— WHAT NEEDS TO BE DONE —
Please give back, word for word, each line from the start of the entries through the one in which "179 196 1647" is found.

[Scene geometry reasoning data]
- Opening Delimiter -

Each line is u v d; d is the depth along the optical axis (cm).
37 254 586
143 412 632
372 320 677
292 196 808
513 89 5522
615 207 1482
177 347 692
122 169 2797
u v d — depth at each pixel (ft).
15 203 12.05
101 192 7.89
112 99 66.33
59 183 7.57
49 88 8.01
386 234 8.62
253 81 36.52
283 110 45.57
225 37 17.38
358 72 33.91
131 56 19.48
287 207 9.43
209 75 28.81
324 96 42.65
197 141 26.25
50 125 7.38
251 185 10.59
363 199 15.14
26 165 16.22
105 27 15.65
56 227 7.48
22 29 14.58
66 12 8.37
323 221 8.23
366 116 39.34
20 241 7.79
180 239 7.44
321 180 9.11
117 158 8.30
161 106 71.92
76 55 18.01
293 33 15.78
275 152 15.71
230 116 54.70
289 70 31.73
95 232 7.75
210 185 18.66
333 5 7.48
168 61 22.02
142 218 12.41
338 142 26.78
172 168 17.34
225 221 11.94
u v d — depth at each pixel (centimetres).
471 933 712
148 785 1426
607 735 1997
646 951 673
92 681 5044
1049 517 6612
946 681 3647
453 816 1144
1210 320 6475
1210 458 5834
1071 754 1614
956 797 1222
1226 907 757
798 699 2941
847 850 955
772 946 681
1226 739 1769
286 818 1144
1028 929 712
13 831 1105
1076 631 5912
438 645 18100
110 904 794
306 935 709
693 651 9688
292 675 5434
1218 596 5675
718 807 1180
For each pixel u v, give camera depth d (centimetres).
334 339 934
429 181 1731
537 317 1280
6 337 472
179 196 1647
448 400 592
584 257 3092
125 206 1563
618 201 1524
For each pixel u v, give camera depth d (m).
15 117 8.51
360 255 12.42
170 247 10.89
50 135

- Closing Delimiter -

— SOLUTION —
Each line is u v d; d is the depth along the optical axis (cm).
37 254 586
143 412 632
372 320 677
292 196 808
513 89 5522
615 207 1482
177 347 692
122 169 2797
u v d — depth at each pixel (ft).
15 203 12.05
101 192 7.89
112 99 66.33
59 183 7.57
49 88 8.01
386 234 8.62
253 81 36.52
283 110 45.57
225 37 17.38
358 72 33.91
131 56 19.48
287 207 9.43
209 75 28.81
324 96 42.65
197 141 26.25
50 125 7.38
251 185 10.59
363 199 15.14
26 165 16.22
105 27 15.65
56 227 7.48
22 29 14.58
66 12 8.37
323 221 8.23
366 116 39.34
20 241 7.79
180 239 7.44
321 180 9.11
117 158 8.30
161 106 71.92
76 55 18.01
293 33 15.78
275 152 15.71
230 116 54.70
289 70 31.73
95 232 7.75
210 185 18.66
333 5 7.48
168 61 22.02
142 218 12.41
338 142 26.78
172 168 17.34
225 221 11.94
u v d — depth at each pixel (centimetres).
471 933 712
148 785 1426
607 735 1997
646 951 673
92 681 5044
1049 517 6612
946 681 3647
453 816 1144
1210 320 6475
1210 458 5834
1071 754 1614
956 797 1222
1226 907 757
798 699 2941
847 850 955
772 946 681
1226 739 1769
286 818 1144
1028 929 712
13 831 1105
1076 631 5912
438 645 18100
110 904 794
306 935 709
693 651 9688
292 675 5434
1218 596 5675
718 807 1180
For each pixel u v, give camera depth d (centimetres).
334 339 934
429 181 1731
537 317 1280
6 337 472
179 196 1647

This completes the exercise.